=== Dataset extract ===

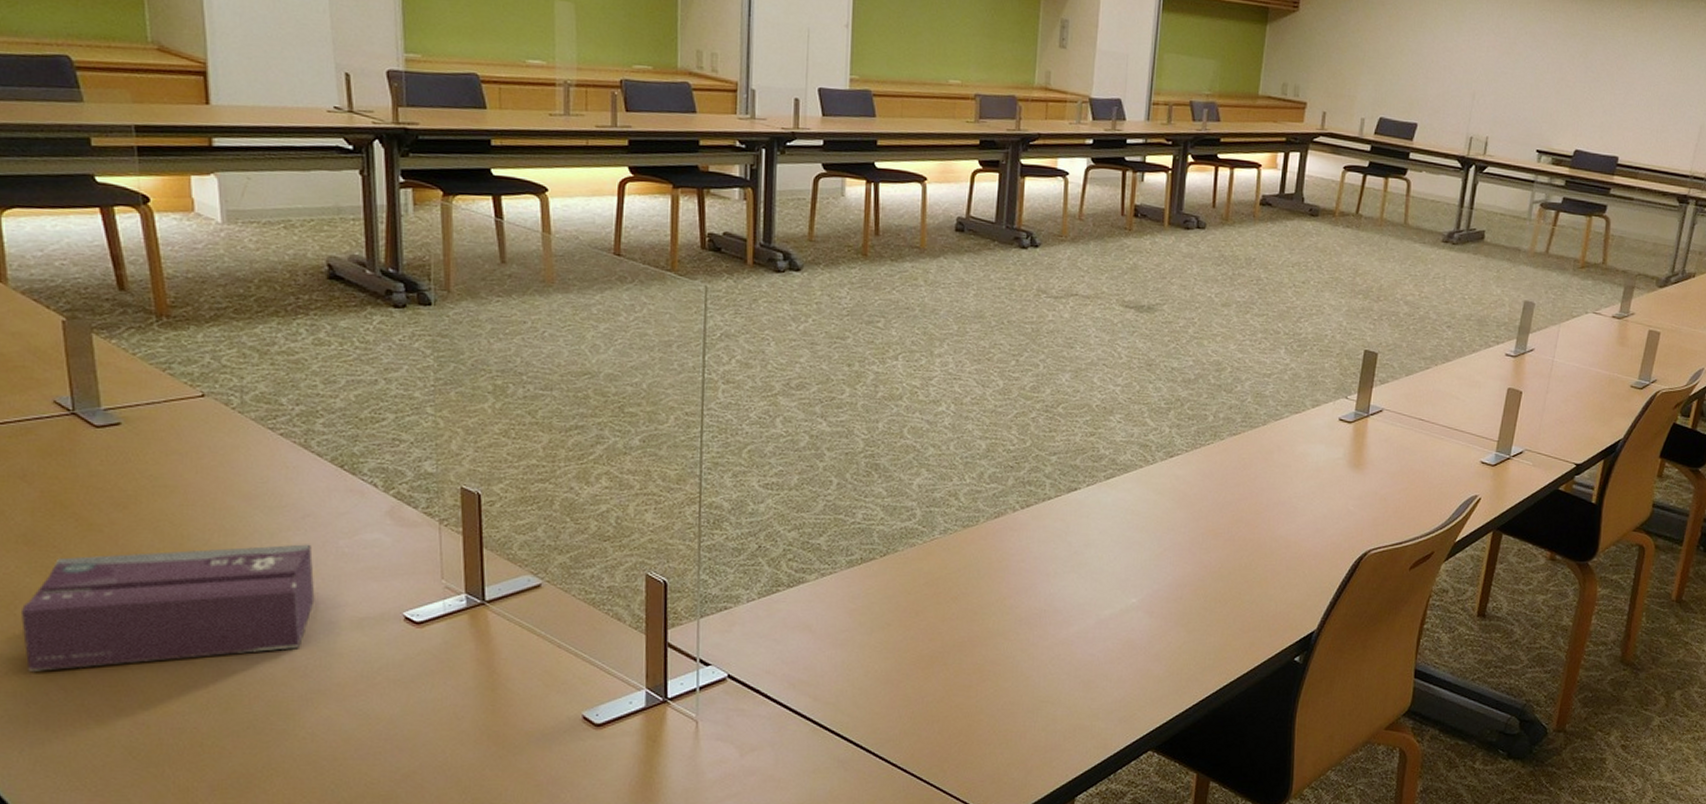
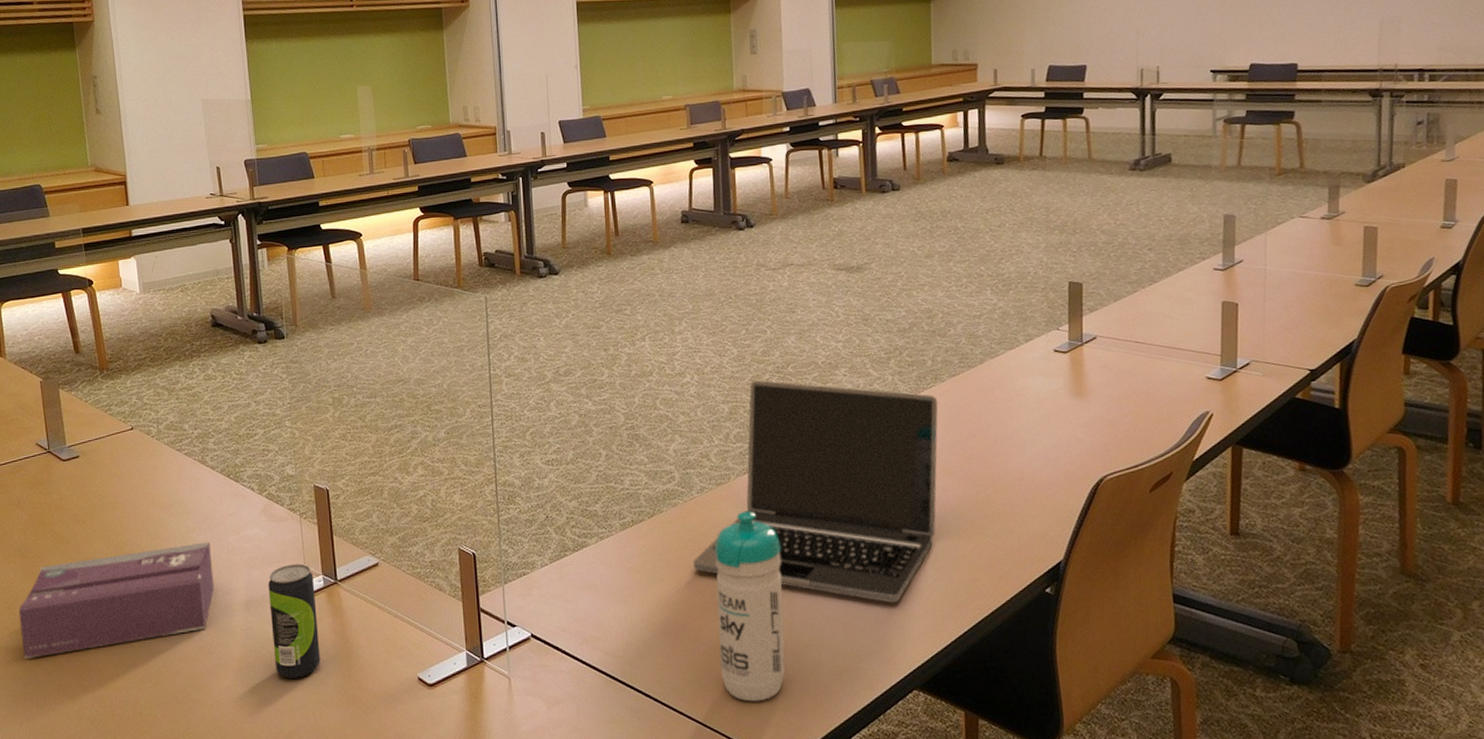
beverage can: none [390,578,457,711] -> present [268,563,320,679]
laptop: none [926,418,1214,663] -> present [693,380,938,603]
water bottle: none [944,557,1026,757] -> present [715,510,785,702]

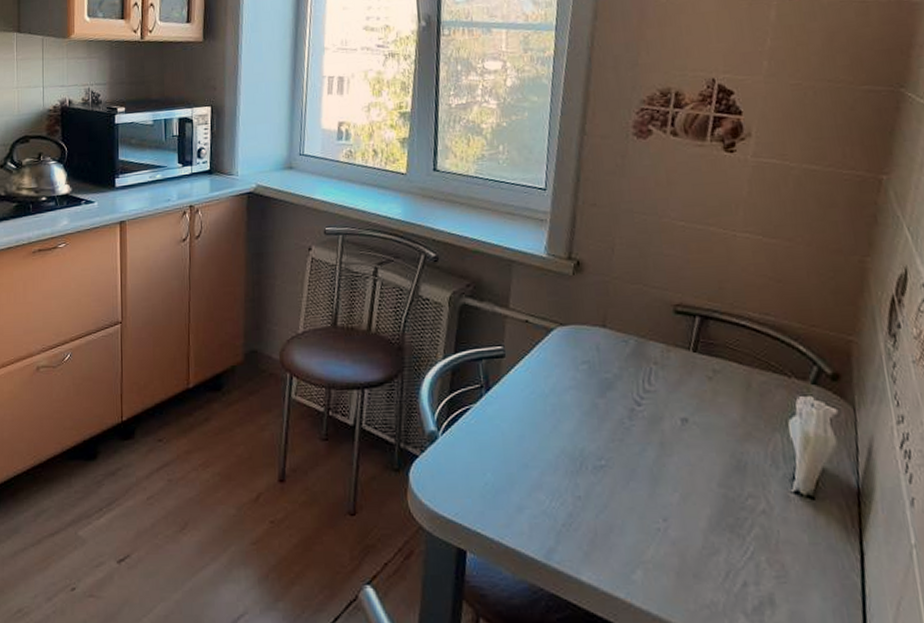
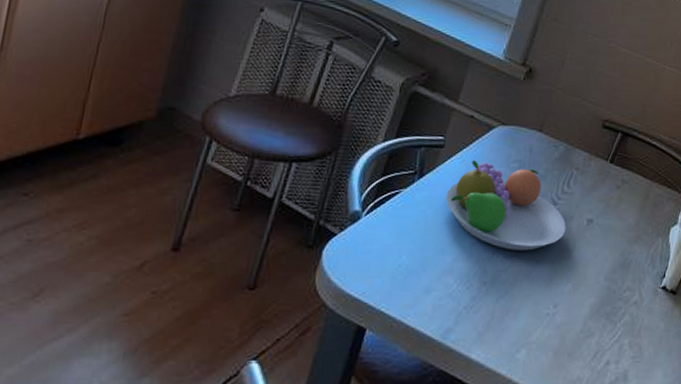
fruit bowl: none [517,367,658,460] -> present [446,160,567,251]

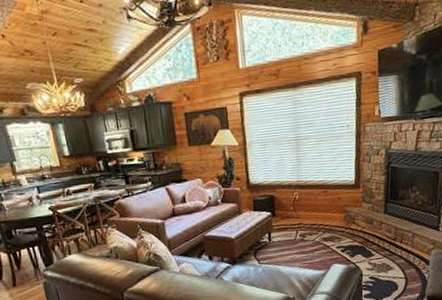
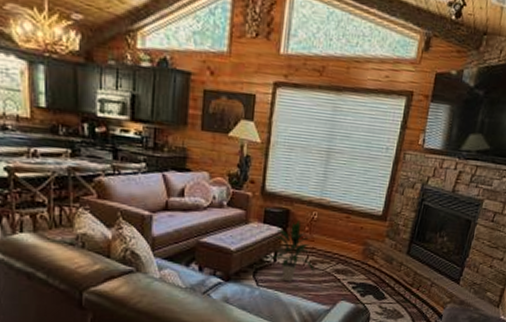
indoor plant: none [264,203,306,256] -> present [270,220,315,282]

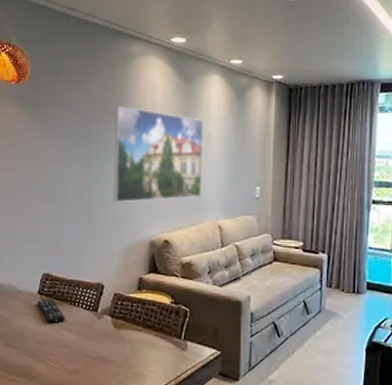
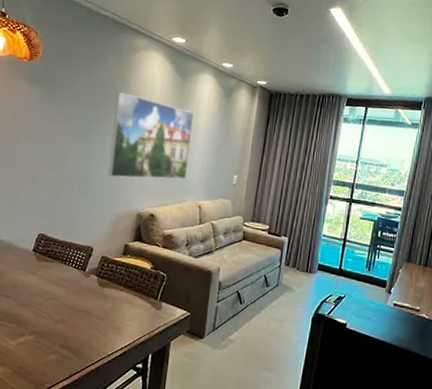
remote control: present [37,299,65,324] -> none [31,256,56,279]

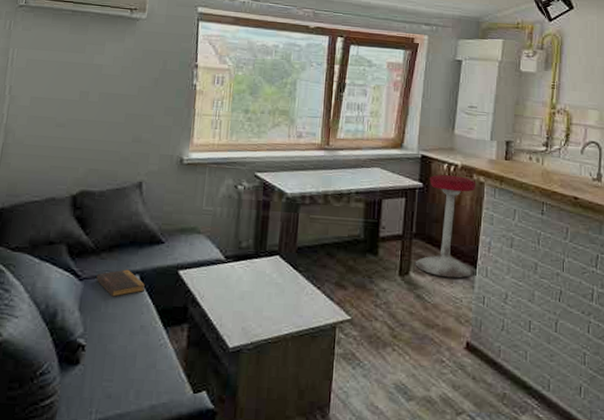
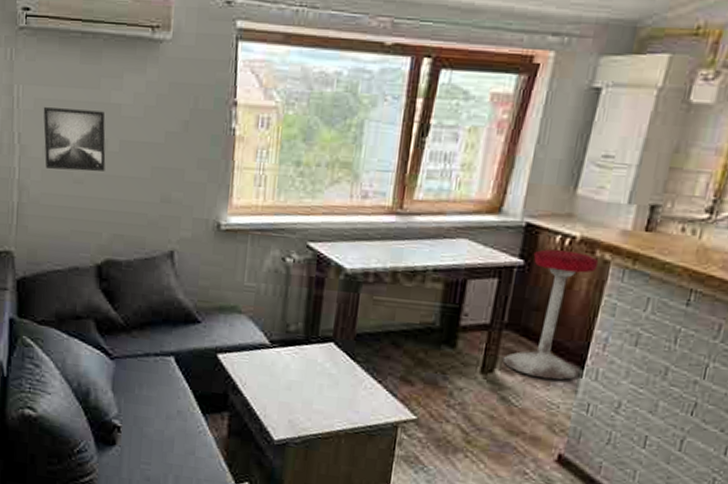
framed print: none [32,66,88,118] -> present [43,107,106,172]
book: present [96,269,145,297] -> none [128,349,181,379]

===

Job item - Copy exactly the lines that begin at the one containing "water bottle: none" and end at the last line of the records, both included, omitting the pictures.

Task answer -
water bottle: none [944,557,1026,757] -> present [715,510,785,702]

fruit bowl: none [517,367,658,460] -> present [446,160,567,251]

indoor plant: none [264,203,306,256] -> present [270,220,315,282]

remote control: present [37,299,65,324] -> none [31,256,56,279]

framed print: none [32,66,88,118] -> present [43,107,106,172]
book: present [96,269,145,297] -> none [128,349,181,379]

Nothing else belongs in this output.